TEXTE À LIRE:
Le plan de l’Allemagne pour combler un grave déficit de protection civile se heurte à un problème fondamental non résolu : le gouvernement fédéral n’a pas encore défini le niveau d’attaque que ses abris devraient être en mesure de supporter, selon le Financial Times.
L’Allemagne disposait autrefois d’environ 2 000 abris publics pouvant accueillir 1,6 million de personnes. Elle n’en compte plus aujourd’hui que 579, et Berlin n’en possède aucun, a annoncé l’Office fédéral de la protection civile et de l’aide aux catastrophes fin 2024. Ce déficit est apparu après que l’Allemagne a décidé en 2007 que le risque d’attaque était suffisamment faible pour cesser d’entretenir le réseau, avant d’engager la vente de ses bunkers.
Ce revirement intervient alors que les membres de l’OTAN avertissent que la Russie pourrait être en mesure d’attaquer un pays de l’Alliance avant la fin de la décennie, l’Allemagne préparant son armée à un conflit potentiel d’ici 2029. Christina Lewinsky, porte-parole du ministre de l’Intérieur Alexander Dobrindt, a qualifié la situation de « plus grand défi de ces dernières décennies » pour la protection civile. En mai, Dobrindt a annoncé un plan de 10 milliards d’euros, comprenant une application pour smartphone guidant les citoyens vers les abris.
Ce plan repose cependant sur une question technique non résolue. Norbert Gebbeken, du Centre de recherche RISK de l’Université de la Bundeswehr, a indiqué que personne n’a encore précisé contre quel type de système d’armes les abris devraient résister — qu’il s’agisse d’un pistolet, d’un drone ou de 10 tonnes d’explosifs. Le concept d’abri élaboré par son institut pour le BBK est resté non publié depuis plus d’un an, laissant les municipalités sans base juridique pour désigner des espaces qualifiés.
Kay Heyne, du groupe de bénévoles Berliner Unterwelten, a mis en doute la faisabilité de l’objectif gouvernemental d’abriter 100 000 personnes d’ici la fin de l’année. Gebbeken a estimé le coût national entre 200 et 800 milliards d’euros — bien au-delà de ce que l’Allemagne peut actuellement mobiliser.

CONSIGNES:
1. Recopiez fidèlement le passage du texte sur les abris qui commence à « Ce plan repose » et se termine à « peut actuellement mobiliser. ».
2. Selon le texte sur les abris, combien d'abris publics l'Allemagne compte-t-elle aujourd'hui ?
Appuyez-vous uniquement sur le texte sur les abris.

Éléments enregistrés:

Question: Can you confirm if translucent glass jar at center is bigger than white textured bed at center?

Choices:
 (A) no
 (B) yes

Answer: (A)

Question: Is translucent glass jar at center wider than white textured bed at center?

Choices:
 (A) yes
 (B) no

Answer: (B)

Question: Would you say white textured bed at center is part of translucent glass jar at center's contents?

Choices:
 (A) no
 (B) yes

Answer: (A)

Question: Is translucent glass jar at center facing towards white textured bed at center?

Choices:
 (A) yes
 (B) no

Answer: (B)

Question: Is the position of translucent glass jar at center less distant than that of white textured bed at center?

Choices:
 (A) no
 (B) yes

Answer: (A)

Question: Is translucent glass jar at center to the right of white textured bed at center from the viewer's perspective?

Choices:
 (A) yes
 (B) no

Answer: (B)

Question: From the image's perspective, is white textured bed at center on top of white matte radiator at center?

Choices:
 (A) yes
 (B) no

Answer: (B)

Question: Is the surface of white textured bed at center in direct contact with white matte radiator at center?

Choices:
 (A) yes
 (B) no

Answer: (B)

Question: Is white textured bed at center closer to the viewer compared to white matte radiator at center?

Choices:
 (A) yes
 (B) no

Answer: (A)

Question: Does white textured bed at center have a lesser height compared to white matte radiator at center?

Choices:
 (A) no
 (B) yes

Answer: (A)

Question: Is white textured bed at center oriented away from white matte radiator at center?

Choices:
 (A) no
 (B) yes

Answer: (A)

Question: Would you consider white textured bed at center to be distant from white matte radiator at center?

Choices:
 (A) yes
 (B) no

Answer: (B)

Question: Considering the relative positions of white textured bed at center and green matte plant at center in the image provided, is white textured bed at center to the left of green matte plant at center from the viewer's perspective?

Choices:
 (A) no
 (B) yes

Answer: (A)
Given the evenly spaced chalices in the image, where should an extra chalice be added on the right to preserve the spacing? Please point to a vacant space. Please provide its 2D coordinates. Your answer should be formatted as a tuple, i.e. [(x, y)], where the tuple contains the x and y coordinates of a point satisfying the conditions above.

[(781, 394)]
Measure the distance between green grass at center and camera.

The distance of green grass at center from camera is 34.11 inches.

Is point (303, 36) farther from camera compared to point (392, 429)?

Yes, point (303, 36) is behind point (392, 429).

CORRIGÉ PAR CONSIGNE:
1.
Ce plan repose cependant sur une question technique non résolue. Norbert Gebbeken, du Centre de recherche RISK de l’Université de la Bundeswehr, a indiqué que personne n’a encore précisé contre quel type de système d’armes les abris devraient résister — qu’il s’agisse d’un pistolet, d’un drone ou de 10 tonnes d’explosifs. Le concept d’abri élaboré par son institut pour le BBK est resté non publié depuis plus d’un an, laissant les municipalités sans base juridique pour désigner des espaces qualifiés.
Kay Heyne, du groupe de bénévoles Berliner Unterwelten, a mis en doute la faisabilité de l’objectif gouvernemental d’abriter 100 000 personnes d’ici la fin de l’année. Gebbeken a estimé le coût national entre 200 et 800 milliards d’euros — bien au-delà de ce que l’Allemagne peut actuellement mobiliser.

2. L'Allemagne n'en compte plus que 579.